A militiaman from the Tigray Defense Force.

© Johannes Dieterich

When we made a detour from Adigrat towards the Eritrean border the next day, the road looked deserted. Only at the entrance to Fatsi is a lonely old man who introduces himself as Alemu Gebremariam. He ran a small hostel, bar and shop that were smashed by the invaders. The 59-year-old explains that the occupiers had settled in firmly: They set up camp at the school and installed their own administrator. Alemu believes that the “army of beasts” will soon leave the province again, as Prime Minister Abiy has assured him several times: “Without Eritreans, we would chase the Ethiopian army away in no time at all.”

On the road from Abiy Addi to Adua we overtake a truck that is loaded with chairs, tables, planks and even plastic canisters: booty from the Eritrean soldiers that they are transporting to their homeland. The occupiers even ordered them to cut the trees, says a teenager; they seriously want to get their tribes across the border.
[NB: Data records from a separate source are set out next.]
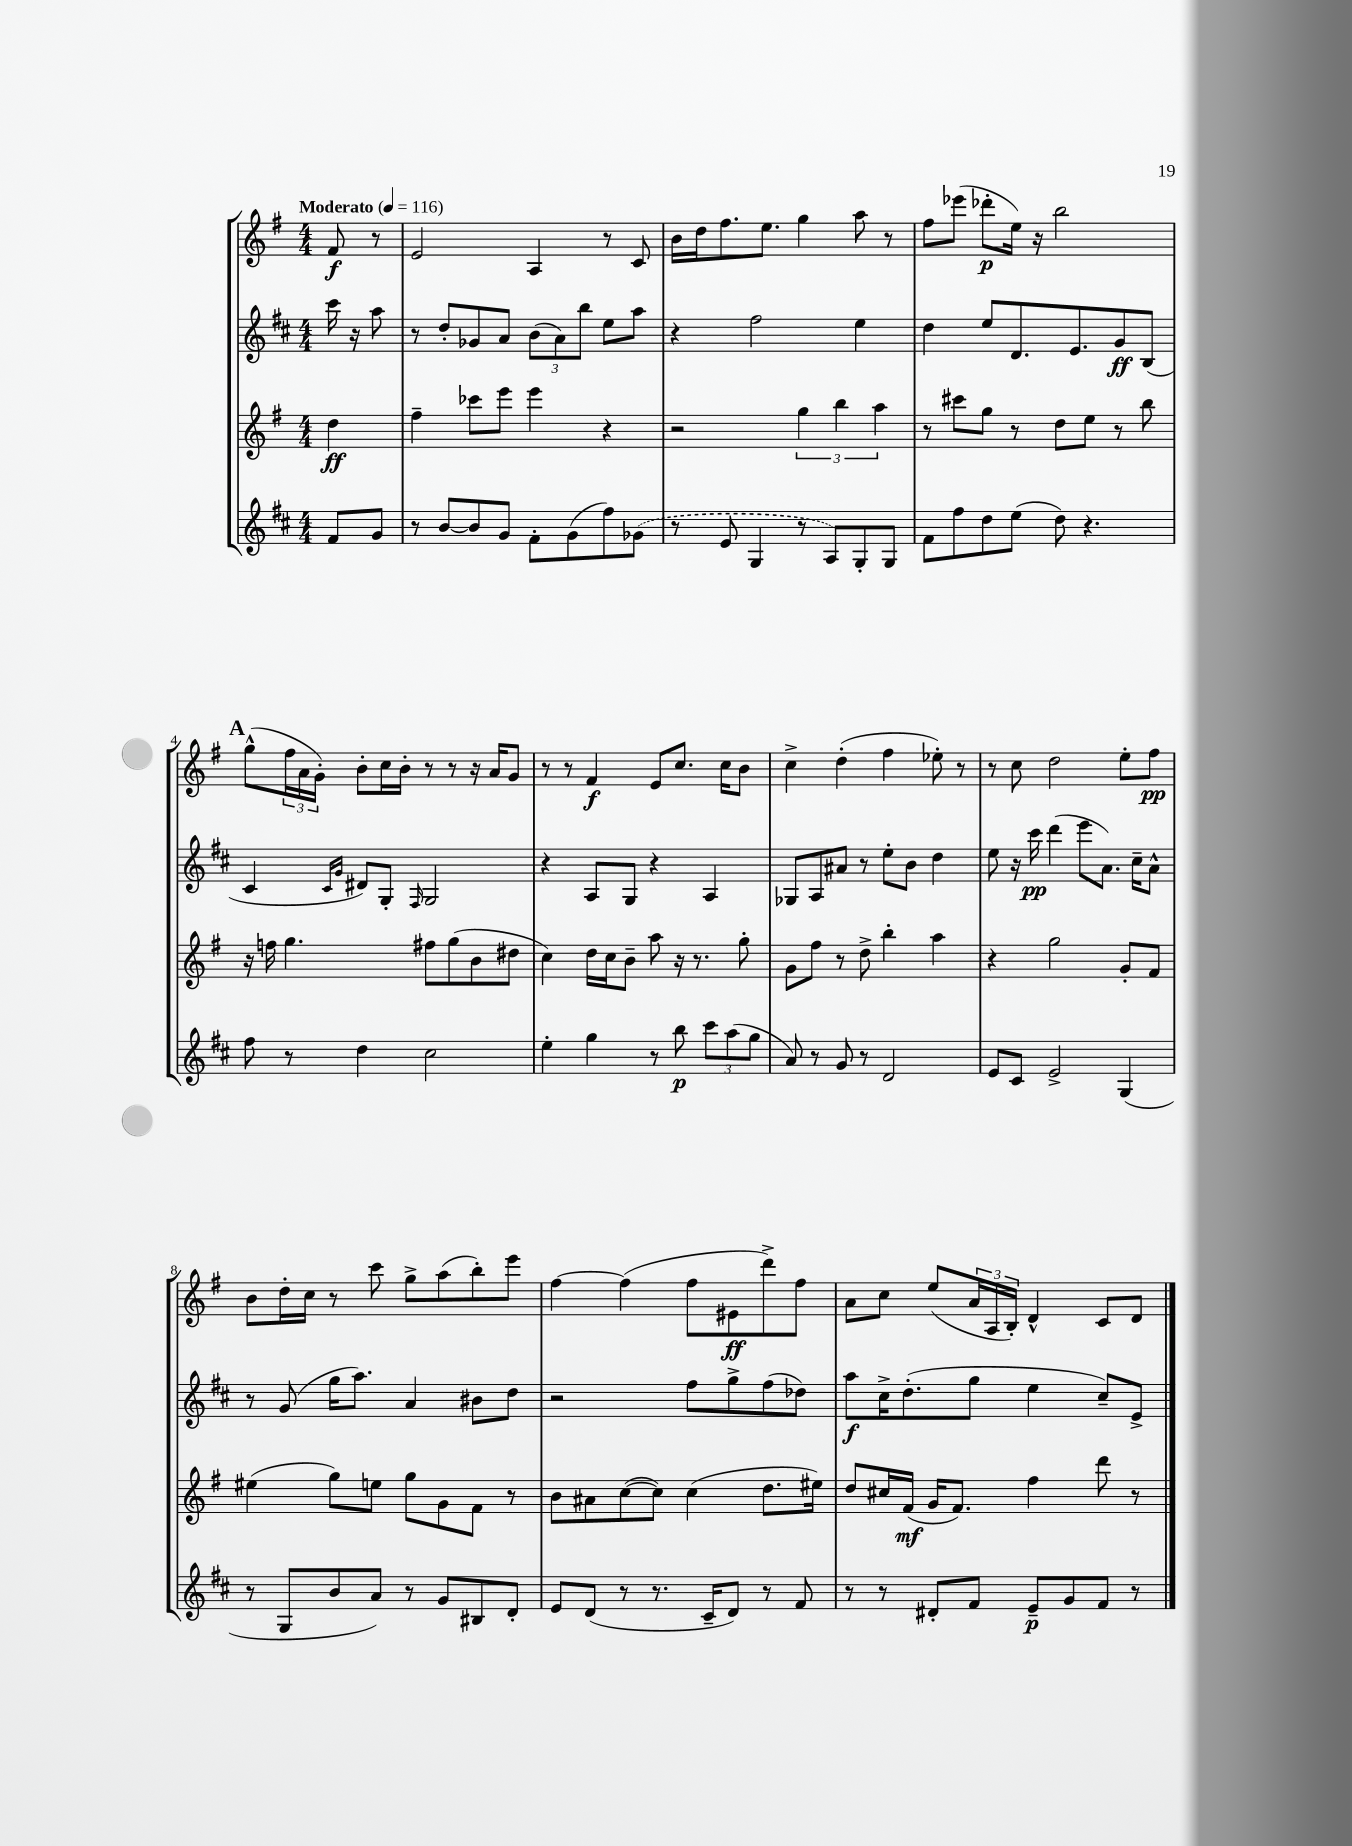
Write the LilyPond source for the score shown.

<<
\new StaffGroup <<
\new Staff = "s0" {
    \clef treble \key g \major \numericTimeSignature \time 4/4 \partial 4 \tempo "Moderato" 4 = 116
    fis'8\f r8 |
    e'2 a4 r8 c'8 |
    b'16 d''16 fis''8. e''8. g''4 a''8 r8 |
    fis''8 ees'''8( des'''8-.\p e''16) r16 b''2 |
    \mark \markup { \bold "A" } g''8-^( \tuplet 3/2 { fis''16 a'16 g'16-.) } b'8-. c''16 b'16-. r8 r8 r16 a'16 g'8 |
    r8 r8 fis'4\f e'8 c''8. c''16 b'8 |
    c''4-> d''4-.( fis''4 ees''8-.) r8 |
    r8 c''8 d''2 e''8-. fis''8\pp |
    b'8 d''16-. c''16 r8 c'''8 g''8-> a''8( b''8-.) e'''8 |
    fis''4~ fis''4( fis''8 eis'8\ff d'''8->) fis''8 |
    a'8 c''8 e''8( \tuplet 3/2 { a'16 a16 b16-.) } d'4-^ c'8 d'8 \bar "|." |
}
\new Staff = "s1" {
    \clef treble \key d \major \numericTimeSignature \time 4/4 \partial 4
    cis'''16 r16 a''8 |
    r8 d''8-. ges'8 a'8 \tuplet 3/2 { b'8( a'8) b''8 } e''8 a''8 |
    r4 fis''2 e''4 |
    d''4 e''8 d'8. e'8. g'8\ff b8( |
    \mark \markup { \bold "A" } cis'4 \grace { cis'16 g'16 } dis'8) g8-. \grace { fis16 } g2 |
    r4 a8 g8 r4 a4 |
    ges8 a8 ais'8 r8 e''8-. b'8 d''4 |
    e''8 r16 cis'''16\pp d'''4( e'''8 a'8.) cis''16-- a'8-^ |
    r8 g'8( g''16 a''8.) a'4 bis'8 d''8 |
    r2 fis''8 g''8-> fis''8( des''8) |
    a''8\f cis''16-> d''8.-.( g''8 e''4 cis''8--) e'8-> \bar "|." |
}
\new Staff = "s2" {
    \clef treble \key g \major \numericTimeSignature \time 4/4 \partial 4
    d''4\ff |
    fis''4-- ces'''8 e'''8 e'''4 r4 |
    r2 \tuplet 3/2 { g''4 b''4 a''4 } |
    r8 cis'''8 g''8 r8 d''8 e''8 r8 b''8 |
    \mark \markup { \bold "A" } r16 f''16 g''4. fis''8 g''8( b'8 dis''8 |
    c''4) d''16 c''16 b'8-- a''8 r16 r8. g''8-. |
    g'8 fis''8 r8 d''8-> b''4-. a''4 |
    r4 g''2 g'8-. fis'8 |
    eis''4( g''8) e''8 g''8 g'8 fis'8 r8 |
    b'8 ais'8 c''8~( c''8) c''4( d''8. eis''16) |
    d''8 cis''16 fis'16\mf( g'16 fis'8.) fis''4 d'''8 r8 \bar "|." |
}
\new Staff = "s3" {
    \clef treble \key d \major \numericTimeSignature \time 4/4 \partial 4
    fis'8 g'8 |
    r8 b'8~ b'8 g'8 fis'8-. g'8( fis''8) \once \slurDashed ges'8( |
    r8 e'8 g4 r8 a8) g8-. g8 |
    fis'8 fis''8 d''8 e''8( d''8) r4. |
    \mark \markup { \bold "A" } fis''8 r8 d''4 cis''2 |
    e''4-. g''4 r8 b''8\p \tuplet 3/2 { cis'''8 a''8( g''8 } |
    a'8) r8 g'8 r8 d'2 |
    e'8 cis'8 e'2-> g4( |
    r8 g8 b'8 a'8) r8 g'8 bis8 d'8-. |
    e'8 d'8( r8 r8. cis'16-- d'8) r8 fis'8 |
    r8 r8 dis'8-. fis'8 e'8--\p g'8 fis'8 r8 \bar "|." |
}
>>
>>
In the evening we reach Axum, the holy city of the Tigray, where the ark of the Israelites is supposedly kept. Except for a chosen priest, no one is allowed near the tablets of the law, which are carved in stone. That is tradition. And yet the invaders tried to get hold of them, too, they say in Axum: Hundreds of them rushed to the holy place – and were killed there by Eritrean soldiers. There are, however, many contradicting reports about the “Axum massacre”: The only thing that is certain is that the site now also contains a mass grave with an unknown number of corpses. We spend the night in an empty four-star hotel that is waiting for better times with its windows hung. And the next day, thousands celebrate Archangel Michael’s name day – as if they had nothing to complain about his current performance as patron saint.

The return trip to Mekelle via Adigrat is uneventful. We pass several textile, glass or natural stone factories, all of which have been completely destroyed, and encounter countless military convoys with thousands of Ethiopian soldiers, who deny Abiy Ahmed’s assurance that the mission is about to end. In some areas farmers use ox plows to prepare their fields for the first rain, in other regions the fields lie fallow. In total, more than two million Tigray are said to have been expelled from their homeland, according to the United Nations: Most of them live crammed together in schools that are only poorly supplied with food. There have been no classes in the province for eight months.
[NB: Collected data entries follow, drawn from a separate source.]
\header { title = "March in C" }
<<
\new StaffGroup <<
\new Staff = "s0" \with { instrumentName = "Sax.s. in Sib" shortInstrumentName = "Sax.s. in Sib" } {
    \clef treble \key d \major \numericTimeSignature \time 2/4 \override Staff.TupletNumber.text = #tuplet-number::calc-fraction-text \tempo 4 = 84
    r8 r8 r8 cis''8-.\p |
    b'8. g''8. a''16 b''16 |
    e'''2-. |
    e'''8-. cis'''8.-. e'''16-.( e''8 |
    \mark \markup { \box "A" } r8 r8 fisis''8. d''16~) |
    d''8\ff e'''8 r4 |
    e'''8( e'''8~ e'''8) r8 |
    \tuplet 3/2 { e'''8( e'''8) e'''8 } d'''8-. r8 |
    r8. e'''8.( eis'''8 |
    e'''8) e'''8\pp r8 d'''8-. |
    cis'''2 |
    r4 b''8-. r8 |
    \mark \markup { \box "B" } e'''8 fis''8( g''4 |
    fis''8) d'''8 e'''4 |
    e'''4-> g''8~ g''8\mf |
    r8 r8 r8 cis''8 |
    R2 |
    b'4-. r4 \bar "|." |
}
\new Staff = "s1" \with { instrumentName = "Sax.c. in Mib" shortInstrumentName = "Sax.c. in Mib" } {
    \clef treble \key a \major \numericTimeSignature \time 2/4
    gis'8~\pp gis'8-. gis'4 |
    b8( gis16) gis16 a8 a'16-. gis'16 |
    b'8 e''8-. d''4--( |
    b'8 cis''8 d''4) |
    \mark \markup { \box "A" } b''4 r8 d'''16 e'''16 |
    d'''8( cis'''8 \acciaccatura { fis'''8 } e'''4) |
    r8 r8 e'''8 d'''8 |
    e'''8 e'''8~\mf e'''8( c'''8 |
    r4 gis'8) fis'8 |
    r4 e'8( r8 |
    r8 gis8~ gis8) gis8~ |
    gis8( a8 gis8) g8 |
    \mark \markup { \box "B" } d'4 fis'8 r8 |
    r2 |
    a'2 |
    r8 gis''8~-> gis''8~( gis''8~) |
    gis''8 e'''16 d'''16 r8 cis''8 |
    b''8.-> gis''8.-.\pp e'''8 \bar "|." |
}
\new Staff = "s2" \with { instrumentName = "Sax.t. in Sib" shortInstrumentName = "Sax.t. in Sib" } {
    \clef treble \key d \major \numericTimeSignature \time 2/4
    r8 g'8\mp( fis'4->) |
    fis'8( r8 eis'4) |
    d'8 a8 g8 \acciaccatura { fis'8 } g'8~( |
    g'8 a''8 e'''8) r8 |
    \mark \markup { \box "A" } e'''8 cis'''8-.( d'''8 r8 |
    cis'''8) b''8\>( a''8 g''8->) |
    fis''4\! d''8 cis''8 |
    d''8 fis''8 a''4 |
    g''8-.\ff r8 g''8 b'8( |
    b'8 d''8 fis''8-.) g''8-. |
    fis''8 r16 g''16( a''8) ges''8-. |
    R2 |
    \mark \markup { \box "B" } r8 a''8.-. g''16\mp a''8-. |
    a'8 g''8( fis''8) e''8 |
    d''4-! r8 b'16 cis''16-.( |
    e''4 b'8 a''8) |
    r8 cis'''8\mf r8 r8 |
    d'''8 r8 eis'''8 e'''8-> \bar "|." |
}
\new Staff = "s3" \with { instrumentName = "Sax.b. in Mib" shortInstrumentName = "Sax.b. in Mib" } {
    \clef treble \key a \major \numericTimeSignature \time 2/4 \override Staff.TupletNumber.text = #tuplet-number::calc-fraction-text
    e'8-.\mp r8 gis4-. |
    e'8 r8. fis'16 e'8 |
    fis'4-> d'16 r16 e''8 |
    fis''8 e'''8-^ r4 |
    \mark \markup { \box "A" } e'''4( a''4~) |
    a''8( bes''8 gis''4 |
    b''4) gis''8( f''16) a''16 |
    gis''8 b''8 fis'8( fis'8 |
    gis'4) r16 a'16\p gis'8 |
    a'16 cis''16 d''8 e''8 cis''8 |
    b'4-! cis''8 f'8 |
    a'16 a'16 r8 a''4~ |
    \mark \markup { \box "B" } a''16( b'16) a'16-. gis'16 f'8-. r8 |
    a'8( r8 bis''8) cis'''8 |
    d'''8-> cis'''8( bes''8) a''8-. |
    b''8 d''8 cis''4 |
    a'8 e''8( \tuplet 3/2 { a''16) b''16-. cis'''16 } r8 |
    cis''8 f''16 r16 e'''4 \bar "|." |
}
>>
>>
Back in Mekelle, we contact the rebel command staff to find out details about the fate of the businessman. Getachew Rada, a member of the nine-person TDF leadership and former Ethiopian information minister, announced that his troops captured 80 Ethiopian trucks and killed 2,000 soldiers. That is certainly grossly exaggerated, but there is no doubt about the success of his ambush. The commandant is doing well, Getachew assures us that Abiy Addi will be taken in the next few days.
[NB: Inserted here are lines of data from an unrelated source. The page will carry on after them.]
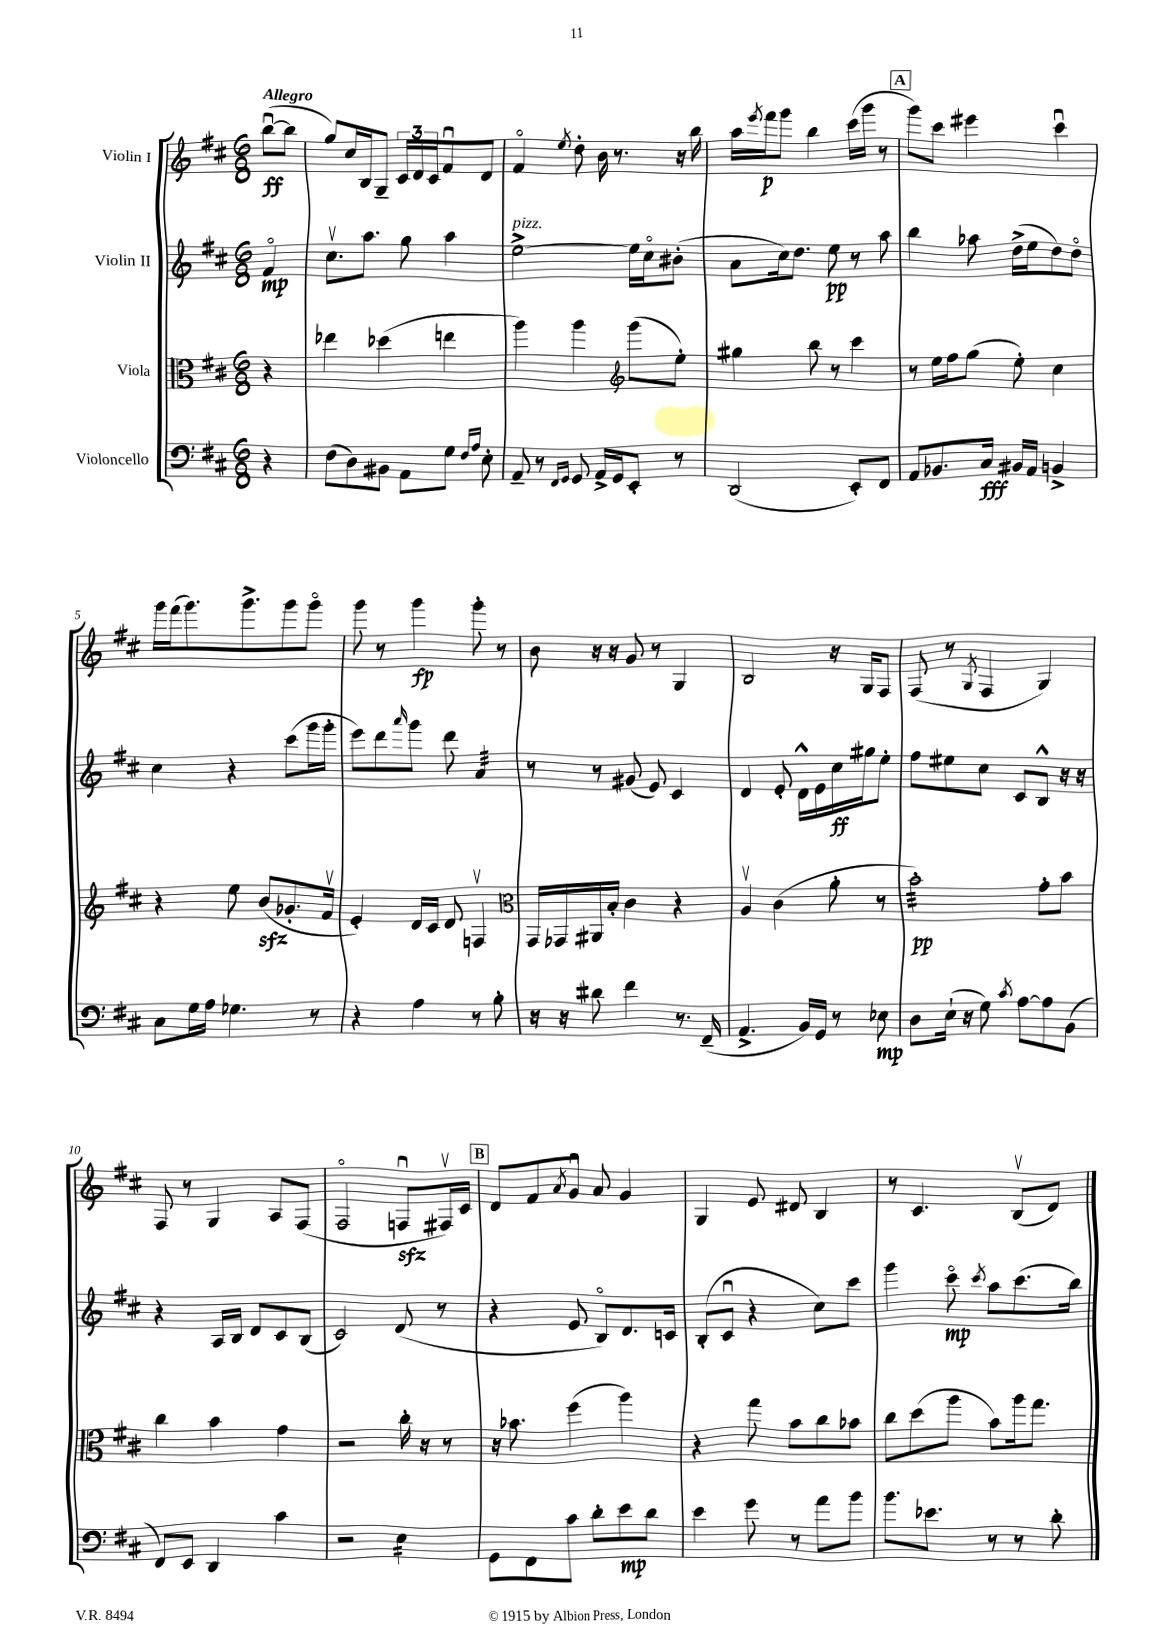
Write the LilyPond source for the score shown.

<<
\new StaffGroup <<
\new Staff = "s0" \with { instrumentName = "Violin I" } {
    \clef treble \key d \major \numericTimeSignature \time 6/8 \partial 4 \tempo "Allegro"
    b''8~\downbow\ff( b''8 |
    g''8) cis''16 b16 g8-- \tuplet 3/2 { cis'16 d'16 cis'16 } fis'8\downbow d'8 |
    fis'4\flageolet \acciaccatura { e''8 } d''8-. b'16 r8. r16 b''16 |
    a''16 \acciaccatura { e'''8 } fis'''16\p g'''8 b''4 cis'''16( g'''16 r8 |
    \mark \markup { \box "A" } g'''8) cis'''8 eis'''4 cis'''4\downbow |
    g'''16 fis'''16( g'''8.) g'''8.-> g'''8 g'''8\flageolet |
    g'''8 r8 g'''4\fp g'''8-. r8 |
    b'8 r16 r16 g'8 r8 g4 |
    b2 r16 g16 fis8 |
    fis8( r8 \acciaccatura { g8 } fis4 g4) |
    fis8 r8 g4 a8 fis8( |
    fis2\flageolet f8\downbow\sfz fis16\upbow) cis'16 |
    \mark \markup { \box "B" } d'8 fis'8 \acciaccatura { a'8 } g'8\downbow a'8 g'4 |
    g4 e'8 dis'8 b4 |
    r8 cis'4. b8\upbow( d'8) \bar "|." |
}
\new Staff = "s1" \with { instrumentName = "Violin II" } {
    \clef treble \key d \major \numericTimeSignature \time 6/8 \partial 4
    fis'4\flageolet\mp |
    cis''8.\upbow a''8. g''8 a''4 |
    e''2~->^\markup { \italic "pizz." } e''16 cis''16\flageolet bis'8-.( |
    a'8 cis''16) d''8. e''8\pp r8 a''8 |
    \mark \markup { \box "A" } b''4 aes''8 d''16->( e''16 d''8) d''8\flageolet |
    cis''4 r4 cis'''8( g'''16 g'''16-. |
    e'''8) d'''8 \grace { a'''16 } g'''8 d'''8 a'4:32 |
    r8 r8 gis'8( e'8) cis'4 |
    d'4 e'8-. d'16-^ e'16 cis''16\ff gis''16 e''8-. |
    fis''8 eis''8 cis''8 cis'8 b8-^ r16 r16 |
    r4 a16 b16 d'8 cis'8 b8( |
    cis'2) d'8( r8 |
    \mark \markup { \box "B" } r4 e'8 b8\flageolet) d'8. c'16 |
    b8-.( cis'8\downbow r4 cis''8) cis'''8 |
    g'''4 cis'''8\flageolet\mp \acciaccatura { cis'''8 } a''8 cis'''8.( b''16) \bar "|." |
}
\new Staff = "s2" \with { instrumentName = "Viola" } {
    \clef alto \key d \major \numericTimeSignature \time 6/8 \partial 4
    r4 |
    ees''4 des''4( e''4 |
    a''4) a''4 \clef treble g'''8( e''8-.) |
    gis''4 b''8 r8 cis'''4 |
    \mark \markup { \box "A" } r8 e''16 fis''16 g''8( e''8-.) cis''4 |
    r4 e''8 b'8\sfz( ges'8.-. fis'16\upbow |
    e'4-.) d'16 cis'16 d'8 f4\upbow |
    \clef alto g,16 ges,16 ais,16 b16-. cis'4 r4 |
    a4\upbow cis'4( a'8-. r8 |
    b'2:32-.\pp) g'8-. b'8 |
    cis''4 b'4 g'4 |
    r2 cis''16-. r16 r8 |
    \mark \markup { \box "B" } r16 bes'8. fis''4( a''4) |
    r4 g''8 b'8 cis''8 bes'8 |
    cis''8 d''8( a''8 b'8) a''16 g''8. \bar "|." |
}
\new Staff = "s3" \with { instrumentName = "Violoncello" } {
    \clef bass \key d \major \numericTimeSignature \time 6/8 \partial 4
    r4 |
    fis8( d8) bis,8 a,8 g8 \grace { fis16 a16 } e8-. |
    a,8-- r8 \grace { fis,16 g,16 } g,8 a,16-> g,16 e,8-. r8 |
    d,2( e,8-.) fis,8 |
    \mark \markup { \box "A" } a,8 bes,8. cis16\fff bis,16 a,16 b,4-> |
    cis8 g16 a16 ges4. r8 |
    r4 a4 r8 b8-. |
    r16 r16 dis'8 fis'4 r8. fis,16--( |
    a,4.-> b,16) g,16 r8 ees8\mp |
    d8 e16-!( r16 g8) \acciaccatura { cis'8 } a8~ a8 b,8( |
    fis,8) e,8 d,4 cis'4 |
    r2 e4:16 |
    \mark \markup { \box "B" } g,8 fis,8 cis'8 d'8-. e'8\mp d'8 |
    e'4 g'8 r8 a'8 b'8 |
    b'8. ees'8. r8 r8 d'8-. \bar "|." |
}
>>
>>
The next day the government army takes revenge. Fighter jets bomb the village of Togoga, near the road between Mekelle and Abiy Addi: Hundreds of people have gathered there for market day. More than 50 people were killed in the attack, including many women and children. The Ethiopian army denies having attacked Togoga: rather, they hunted “terrorists”. The military claim that they are “masters in pretending to be victims.” Obviously, others have the right to masterly lies.